22 March 2010

County Threatens to Cut Recycling

Chestertown Spy: County Cuts Curbside Recycling

Dear readers,

When you read the above news item, please also read the commentary. I would like to attempt to dispel some of the preconceived notions regarding recycling that the general public seems to hold. I feel that as the Recycling Coordinator for a 2000 person community I can speak with some accuracy in regards to the larger issue of the surrounding Kent County community.

First of all, recycling is an expensive proposition. As Ford Schuman states in the commentary (and he is one of the few other people who can speak accurately about recycling, being the head of a recycling company himself), “It has always been a misconception that recycling pays for itself. Recycling easily costs less than landfilling. Even if you have to pay $20/ton to ship a load to a manufacturer that accepts it free, you’re well below the trash tipping fee of $55/ton, not counting shipping. Plus you don’t have to safeguard the recycling for perpetuity and more jobs are created.”

Recycling does not pay for itself. Recycling will never pay for itself so long as raw materials are cheap and largely subsidized. Consider the plastic bottle. Plastic bottles are made of PETROLEUM, ie OIL, and we all know oil is in short supply. However, it is so heavily subsidized by the federal government that the price is unnaturally low. This allows beverage companies to use it copiously to produce plastic bottles for your consumption. You are not paying the price to them. They are not paying the price of extracting the oil, particularly from conflict areas. The federal government (and our soldiers abroad) are paying for this with YOUR tax dollars.

After you’ve used a plastic bottle, if it gets recycled, it is then somehow the county government’s responsibility to figure out what to do with it. They need to put out the money to collect it, and, because people are insufferably lazy, in Kent County they have chosen to do this via curbside collection to make it as easy as possible. We have gone a step farther at Washington College, because our community was too lazy even to be bothered with curbside. Instead, we installed 230 fairly expensive bins directly in hallways on campus and employ 10 students to empty them on a weekly basis, and still, STILL, we are not capturing all of the recycling that goes through this campus. An enormous amount of it goes into the trash, because apparently it is too “inconvenient” to walk ten feet down the hall to the recycling bin.
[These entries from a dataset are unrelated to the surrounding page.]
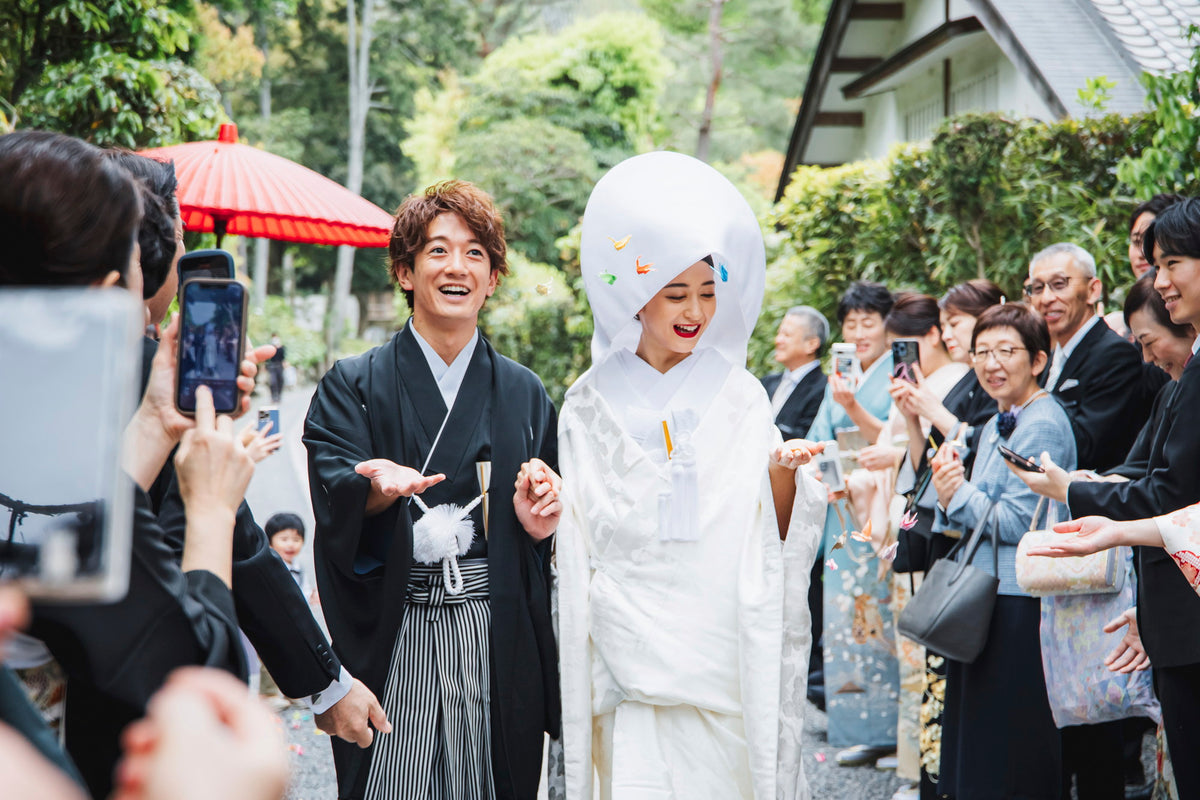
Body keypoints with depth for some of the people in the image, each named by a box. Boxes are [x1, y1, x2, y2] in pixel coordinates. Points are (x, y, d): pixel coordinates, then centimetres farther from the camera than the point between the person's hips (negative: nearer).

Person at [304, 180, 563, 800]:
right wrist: (381, 489, -31)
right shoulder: (356, 385, 6)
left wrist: (536, 521, -7)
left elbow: (545, 523, 16)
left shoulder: (523, 393, 13)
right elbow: (334, 496, -9)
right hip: (389, 638, -2)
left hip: (496, 637, 2)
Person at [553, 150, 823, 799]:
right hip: (635, 644, -1)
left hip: (726, 647, 1)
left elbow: (775, 536, 1)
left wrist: (781, 472, -15)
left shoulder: (739, 395, 6)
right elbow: (580, 545, 11)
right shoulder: (592, 404, 5)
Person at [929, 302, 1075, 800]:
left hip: (1020, 604, -10)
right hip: (983, 595, 10)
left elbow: (1016, 522, -20)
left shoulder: (1043, 426, -13)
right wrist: (948, 499, -2)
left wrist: (959, 493, -8)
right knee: (974, 741, 15)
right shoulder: (995, 426, 16)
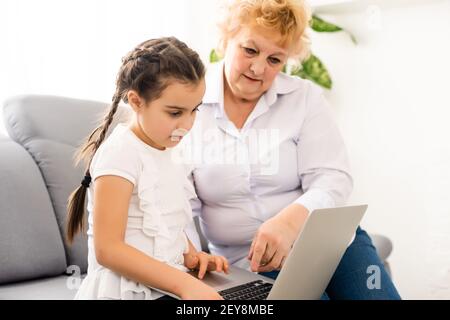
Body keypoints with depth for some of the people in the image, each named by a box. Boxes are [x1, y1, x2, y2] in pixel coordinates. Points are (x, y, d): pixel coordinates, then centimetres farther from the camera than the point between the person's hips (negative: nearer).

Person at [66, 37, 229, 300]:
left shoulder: (167, 151, 10)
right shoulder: (120, 154, -14)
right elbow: (108, 249, -19)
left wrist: (190, 255, 3)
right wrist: (184, 284, -24)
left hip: (167, 287, 7)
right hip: (127, 291, -7)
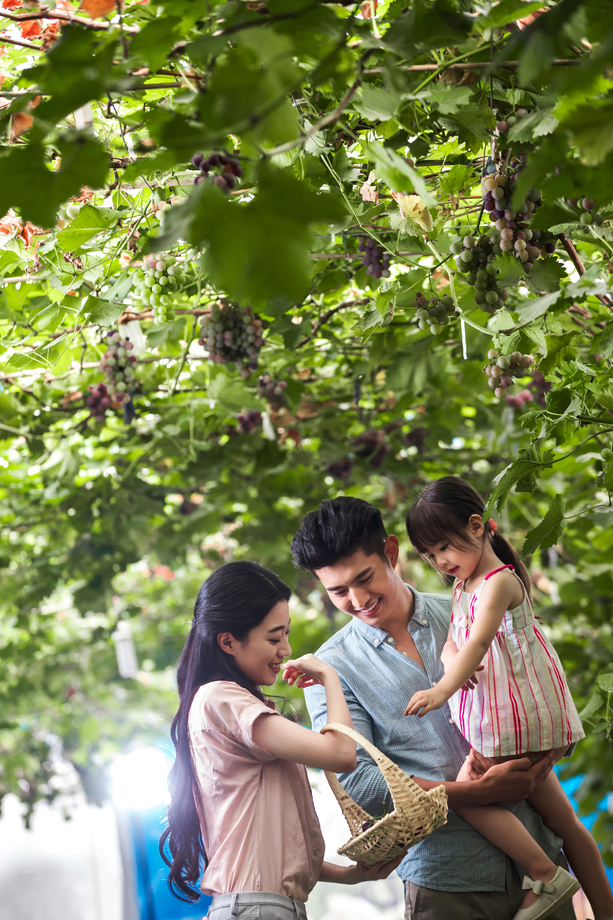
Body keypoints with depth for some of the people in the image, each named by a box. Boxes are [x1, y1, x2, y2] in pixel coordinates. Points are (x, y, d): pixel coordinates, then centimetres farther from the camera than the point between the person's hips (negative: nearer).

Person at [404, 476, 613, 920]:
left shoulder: (499, 581, -14)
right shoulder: (462, 587, 16)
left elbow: (480, 640, -28)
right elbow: (453, 640, 8)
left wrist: (443, 690, -41)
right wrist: (452, 662, -16)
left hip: (515, 715, -10)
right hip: (500, 720, 10)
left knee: (468, 792, -13)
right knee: (561, 817, 13)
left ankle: (547, 875, -9)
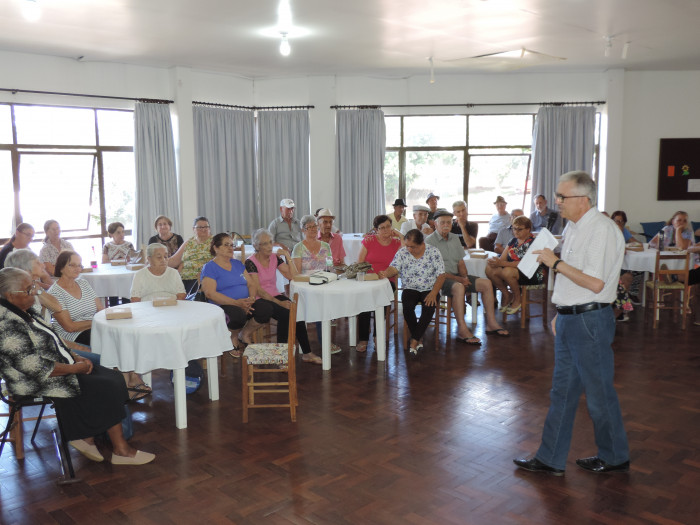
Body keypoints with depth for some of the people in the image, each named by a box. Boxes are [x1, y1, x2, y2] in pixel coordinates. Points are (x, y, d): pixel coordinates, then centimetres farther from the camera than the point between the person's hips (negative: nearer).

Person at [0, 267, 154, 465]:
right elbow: (37, 368, -26)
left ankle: (86, 438, 1)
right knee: (107, 388, -14)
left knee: (113, 378, -3)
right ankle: (120, 450, -3)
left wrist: (76, 357, 3)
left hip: (61, 368, 10)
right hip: (39, 383, -10)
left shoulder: (23, 312, 8)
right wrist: (75, 368, -16)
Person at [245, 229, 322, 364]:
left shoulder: (275, 258, 9)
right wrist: (279, 302, -21)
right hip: (260, 300, -5)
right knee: (285, 314, -32)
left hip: (275, 296, 5)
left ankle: (306, 353, -20)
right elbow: (257, 290, -14)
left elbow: (292, 276, 4)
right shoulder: (251, 263, -8)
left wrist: (288, 256, -3)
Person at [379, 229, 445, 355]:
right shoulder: (402, 252, 1)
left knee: (429, 307, -33)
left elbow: (441, 275, -7)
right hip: (410, 289, 2)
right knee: (407, 306, -30)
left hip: (430, 289, -1)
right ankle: (419, 339, -10)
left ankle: (414, 340, -19)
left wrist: (433, 293, -20)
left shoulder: (433, 252, -5)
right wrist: (386, 273, -35)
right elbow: (394, 268, -9)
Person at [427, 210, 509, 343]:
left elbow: (461, 263, 17)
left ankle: (491, 323, 0)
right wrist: (457, 279, -18)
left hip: (456, 276, 8)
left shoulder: (454, 238, 16)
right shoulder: (430, 241, -8)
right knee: (458, 288, -37)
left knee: (486, 283, -5)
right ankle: (462, 330, -35)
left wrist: (464, 277, -4)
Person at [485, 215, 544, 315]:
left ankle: (517, 300, -11)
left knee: (507, 271, -36)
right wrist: (494, 262, -19)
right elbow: (502, 258, 7)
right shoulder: (513, 241, 12)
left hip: (532, 274, -7)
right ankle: (506, 295, 3)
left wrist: (501, 263, -32)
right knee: (489, 269, -17)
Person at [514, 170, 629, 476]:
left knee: (599, 393, 6)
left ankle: (615, 457, 27)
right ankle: (550, 459, 23)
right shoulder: (574, 227, 13)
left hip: (590, 321, -9)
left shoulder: (601, 229, -17)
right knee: (562, 391, 13)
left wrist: (556, 263, -17)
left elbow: (595, 283, -24)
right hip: (569, 320, 9)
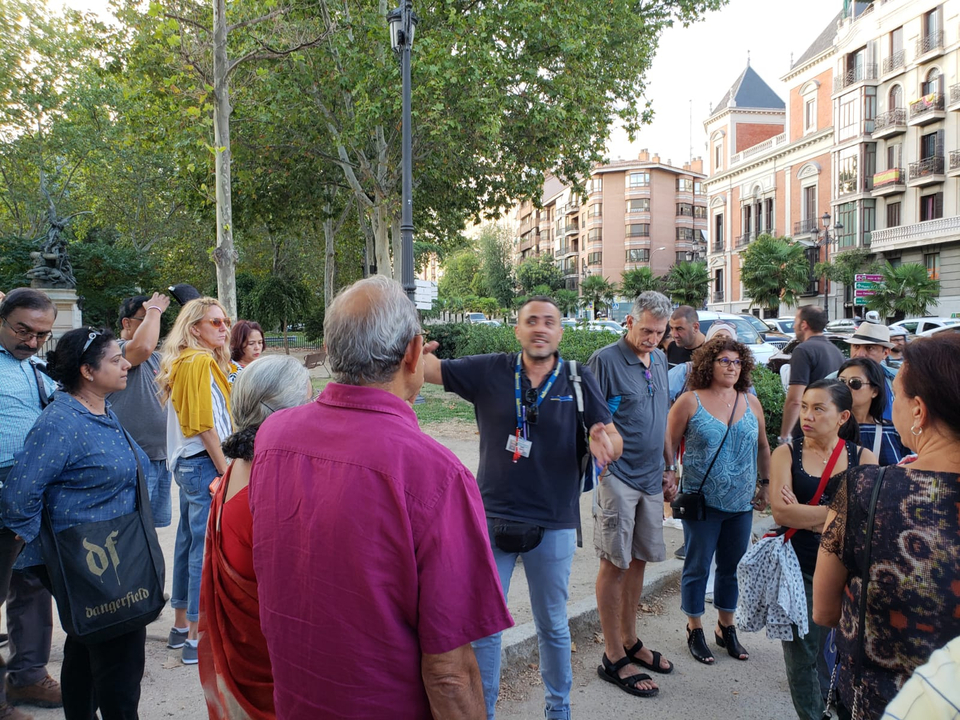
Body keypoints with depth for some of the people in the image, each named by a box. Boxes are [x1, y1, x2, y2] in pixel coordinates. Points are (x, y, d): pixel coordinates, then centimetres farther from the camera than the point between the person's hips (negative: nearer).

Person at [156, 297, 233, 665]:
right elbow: (205, 425, -18)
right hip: (204, 463, -10)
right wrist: (224, 471, -15)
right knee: (206, 548, -4)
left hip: (189, 463, 10)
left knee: (189, 541, 16)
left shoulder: (184, 362, 15)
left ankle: (181, 626, 29)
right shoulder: (200, 362, -14)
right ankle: (198, 639, 4)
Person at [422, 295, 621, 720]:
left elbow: (615, 440, -3)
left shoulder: (579, 380, -3)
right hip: (492, 518, 0)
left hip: (553, 524, 0)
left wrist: (604, 441, -26)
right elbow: (428, 368, -10)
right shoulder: (489, 372, -4)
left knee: (552, 626, 19)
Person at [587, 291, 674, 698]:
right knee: (615, 565, 1)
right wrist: (602, 458, -22)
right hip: (617, 477, -7)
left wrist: (668, 468, 18)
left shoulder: (659, 360, 12)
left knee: (638, 560, 15)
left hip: (651, 478, 7)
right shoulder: (605, 360, -12)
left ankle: (630, 642, 31)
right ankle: (613, 658, 13)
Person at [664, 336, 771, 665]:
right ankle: (695, 631, 22)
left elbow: (762, 446, 17)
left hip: (741, 503, 4)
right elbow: (669, 444, -4)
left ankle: (726, 628, 33)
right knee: (697, 566, 6)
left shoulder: (751, 403, 6)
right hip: (702, 502, -4)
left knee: (732, 567, 15)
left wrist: (766, 483, 14)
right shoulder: (690, 401, -6)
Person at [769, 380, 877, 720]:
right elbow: (781, 511, -16)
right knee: (802, 655, 11)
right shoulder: (786, 454, -2)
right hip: (799, 569, 0)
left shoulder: (864, 459, 1)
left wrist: (804, 516, -15)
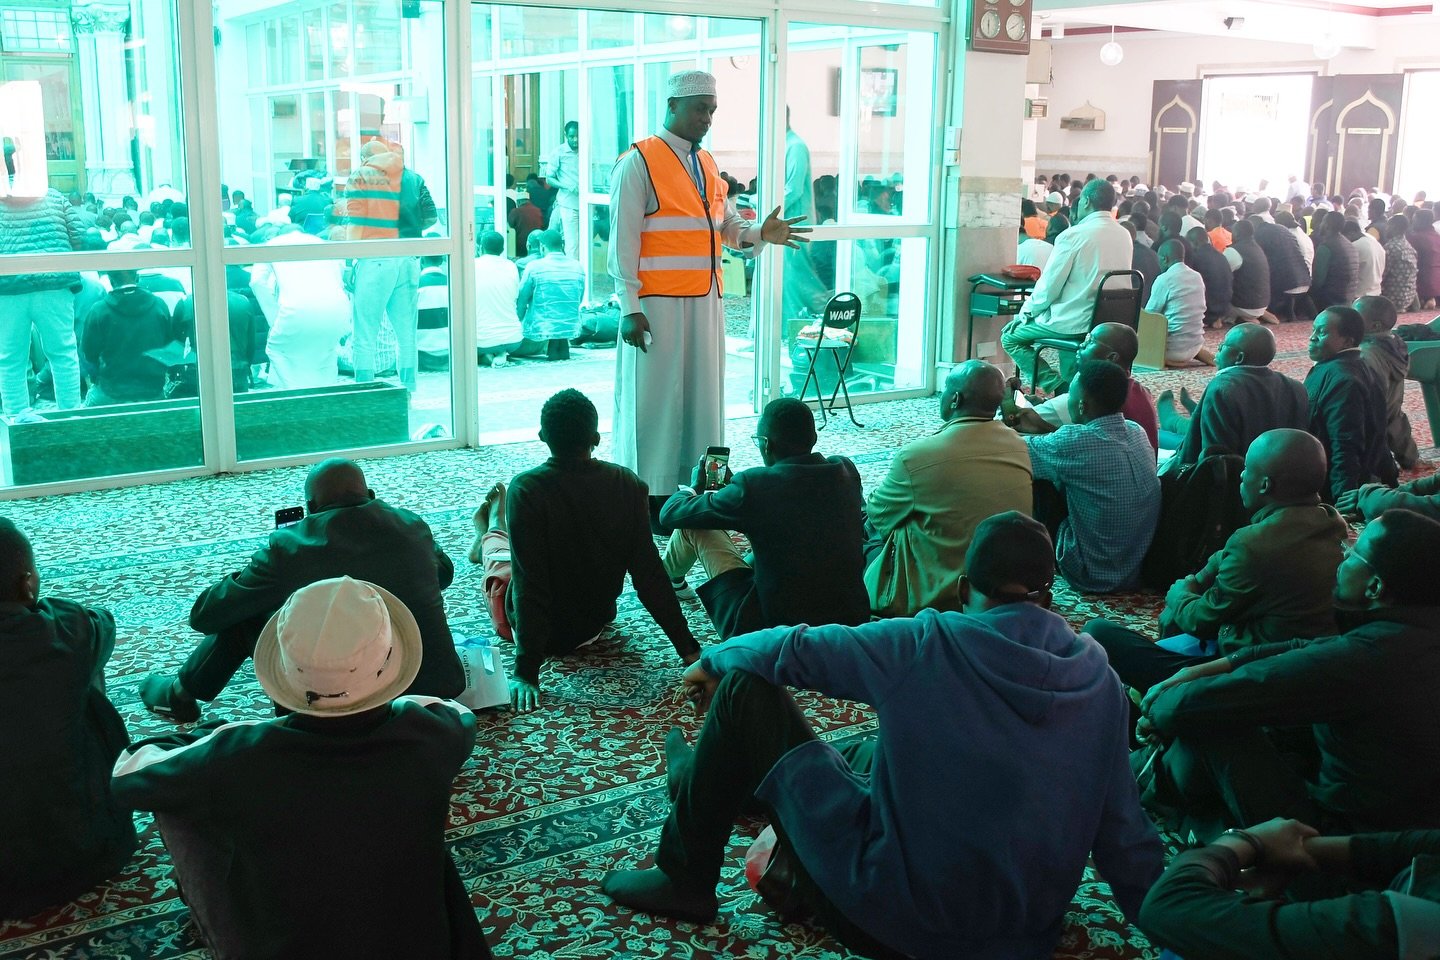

The fact that the county has been successful with curbside is a stellar recommendation for their efforts and commitment. But let’s talk costs for a minute. Here on campus, we have spent thousands of dollars on installing recycling bins (one sturdy bin that is able to hold up to the beatings students regularly give them is approximately $120- just as an aside, this is comparably cheap when placed next to your average public trash can). We annually (or rather, the federal work study program) pay about $25,000 for student work. And then there’s me, the only “full” time staff person dedicated to recycling, and considering I am technically only paid half of my salary to do recycling, but spend more like 80% of my time on it, the college is getting a pretty good deal. It’s expensive. And, to top it off, we aren’t paying for containers, or hauling. The county is (thanks, guys).

The point is, we as a society expect to pay to have our trash removed. We somehow expect recycling, because it is associated with the environmental movement, to pay for itself. Newsflash: it doesn’t. It never will, unless oil subsidies vanish and the real cost of raw materials reveals itself (I’m hoping for that option, personally). Recycling is not, and never will be, saving the environment. It is diverting a few types of waste away from landfills and converting them (through an extremely energy intensive and expensive process) into other materials. If we were really concerned about the environment, we wouldn’t be producing the recyclables in the first place, we’d be concentrating on zero waste and reusables. We’d be holding companies responsible for the products they are creating, so that the cost of dealing with a beverage container was put back on the creator (and the purchaser), NOT the tax-paying public and the municipalities.

But that, of course, would be inconvenient.

In closing, if the county is truly shutting down the recycling program because they are disappointed it’s not more of a money generator, I would really like to see the figures on how much they put out annually for trash removal and tipping fees. If these costs are covered by the towns (as I believe they are), then I move that it should be the responsibility of the towns to pay for recycling as they also pay for trash removal. And if people are not willing to pay more to live in town and have someone come to their doorstep to pick up their waste, they need not to create so much waste in the first place.

I invite anyone who complains about the expense of recycling to spend a day collecting and transporting recyclables from the public. After seeing the inordinate amount of materials people waste in the space of a single week, please feel free to come back to me and complain again about the expenses. All we, the recycling collectors of the world, are trying to do is manage YOUR waste in the most efficient way possible.

Believe me, it’s not a job that receives a lot of thanks.